### 抜粋
<<<<
そしてルーの声は、どんな楽曲も彼のものに、つまりフォリナーのものにしてしまいます
こんな個性的な声を手にして、いい楽曲を作れるバンドは確かに強いと言えますね。。
ただ、アイ・ウォナ・ノウの印象が強烈過ぎて、少し地味に感じられるのは仕方がないでしょう。

 

この曲は4thシングルとしてカットされてシングルチャートで第54位を記録しました。

 

4曲目はTWO DIFFERENT WORLDS(トゥ・ディファレント・ワールズ)。

 

ここに来てもう一曲スローな楽曲です。
この曲も雰囲気たっぷりの楽曲になっています。
スローな前半から一転してのサビの盛り上がりもいい感じですね。
ただ、前曲からの流れで、静かな曲が多いなとちょっと感じてしまいましたね。
もちろん楽曲はいいんだけど、前半の勢いが少し弱まった感がちょっと感じられます。

 

ラスト5曲目はSHE’S TOO TOUGH(シーズ・トゥ・タフ)。

 

前の曲で感じた不安を払拭するハードなロックナンバーになっています。
もとのフォリナーに戻り、切れ味鋭いギターリフとルーのクールなヴォーカルを堪能できます。
ミックのギターソロもピッキングハーモニクスをふんだんに使い、曲に合ったラフなノリを演出していますね。
アルバムの最後にこの楽曲が入ることで、アルバム全体が引き締まって聴こえます
最後もすっきり終わるので、もう一回聴きたい、という気持ちにさせてくれます。
いい終わり方ですね。

まとめとおすすめポイント

1984年リリース、FOREIGNER(フォリナー)の5thアルバム、AGENT PROVOCATEUR(プロヴォカトゥール)はビルボード誌アルバムチャートで第4位を記録し、アメリカで300万枚を売り上げました。
>>>>
### 課題
**A.** リストの中から、文字列「threshold」を含む行をすべて選び出し、そのまま書き写してください。
**B.** フォリナーのアルバム評の続きを、最後の文のあとから書いてください。
リストはフォリナーのアルバム評とは何の関係もありません。

### 利用できるデータ
<<<<
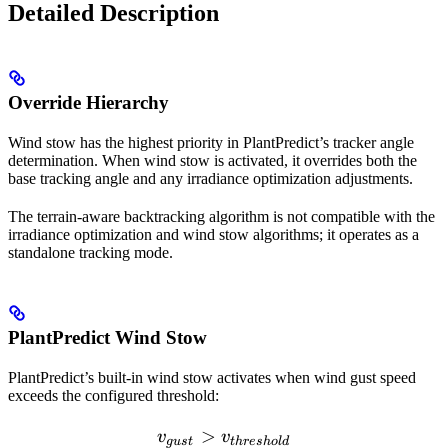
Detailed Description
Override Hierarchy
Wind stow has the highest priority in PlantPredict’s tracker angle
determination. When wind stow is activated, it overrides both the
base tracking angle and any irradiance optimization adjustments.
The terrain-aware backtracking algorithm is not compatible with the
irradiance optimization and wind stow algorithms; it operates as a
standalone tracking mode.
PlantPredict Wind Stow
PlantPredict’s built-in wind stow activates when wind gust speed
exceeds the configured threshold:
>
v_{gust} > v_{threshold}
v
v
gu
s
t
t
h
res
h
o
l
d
>>>>
<<<<
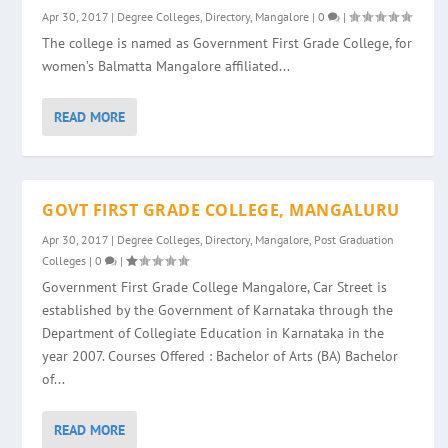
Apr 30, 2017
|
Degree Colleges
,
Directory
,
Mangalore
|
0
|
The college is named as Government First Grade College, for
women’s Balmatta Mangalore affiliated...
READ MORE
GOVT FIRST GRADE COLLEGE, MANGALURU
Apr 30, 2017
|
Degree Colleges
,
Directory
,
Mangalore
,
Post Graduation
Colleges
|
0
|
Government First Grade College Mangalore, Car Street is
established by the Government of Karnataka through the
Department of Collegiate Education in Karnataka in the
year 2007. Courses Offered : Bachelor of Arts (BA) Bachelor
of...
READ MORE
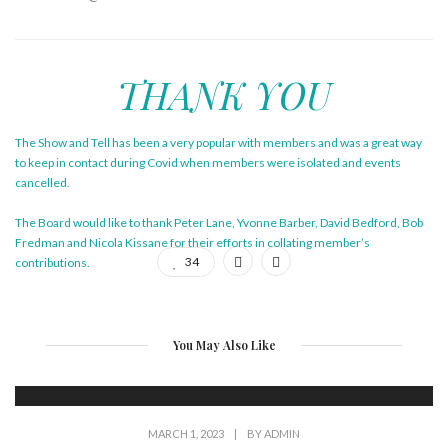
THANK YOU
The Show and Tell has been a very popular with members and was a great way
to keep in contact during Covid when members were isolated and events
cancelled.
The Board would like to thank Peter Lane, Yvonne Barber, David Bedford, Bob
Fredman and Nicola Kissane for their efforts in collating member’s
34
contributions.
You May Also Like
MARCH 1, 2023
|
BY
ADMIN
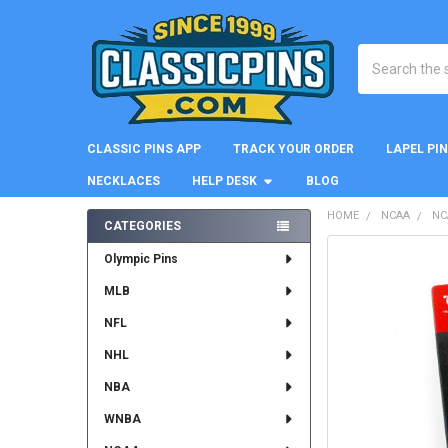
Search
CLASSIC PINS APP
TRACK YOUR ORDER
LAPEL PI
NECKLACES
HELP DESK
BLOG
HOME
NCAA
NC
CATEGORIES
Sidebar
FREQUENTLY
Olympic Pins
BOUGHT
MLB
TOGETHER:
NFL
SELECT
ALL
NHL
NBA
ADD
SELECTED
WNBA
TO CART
>>>>
### 課題別の結果
**A.**
exceeds the configured threshold:
v_{gust} > v_{threshold}

**B.**
 

全米No.1ソングのアイ・ウォナ・ノウも収められているし、そこそこ好評だったこのアルバム。
しかし、これまでの4枚のアルバムからすると、ハードな楽曲はあるものの、80年代サウンドを取り入れすぎて、ちょっと過剰なアレンジになったというのが旧来のファンの大方の見方のようです。
僕はこれはこれでエイティーズらしくていいと思うが、以前はもっとソリッドな、ハードロックバンドだったようなのです。
それが前作ガール・ライク・ユー以降のシングルではスロー、もしくはソフトな楽曲がヒットしています。
これを丸くなった、と受け取りがっかりしているファンもいるようなのです。

 

しかし、そうした流れを知らずに、初めてこのアルバムでフォリナーにふれた者として言わせてもらえば、僕は非常に良く出来たアルバムだと思います。
ハードなものもソフトなものも、ルーの個性的なヴォーカルがしっかりとバンドの個性としていいものを作り上げていると思えるわけです。
それに加えてミックの、決してハイテクではないものの、切れ味の鋭いギターリフが、バンドのかっこよさを引き上げています。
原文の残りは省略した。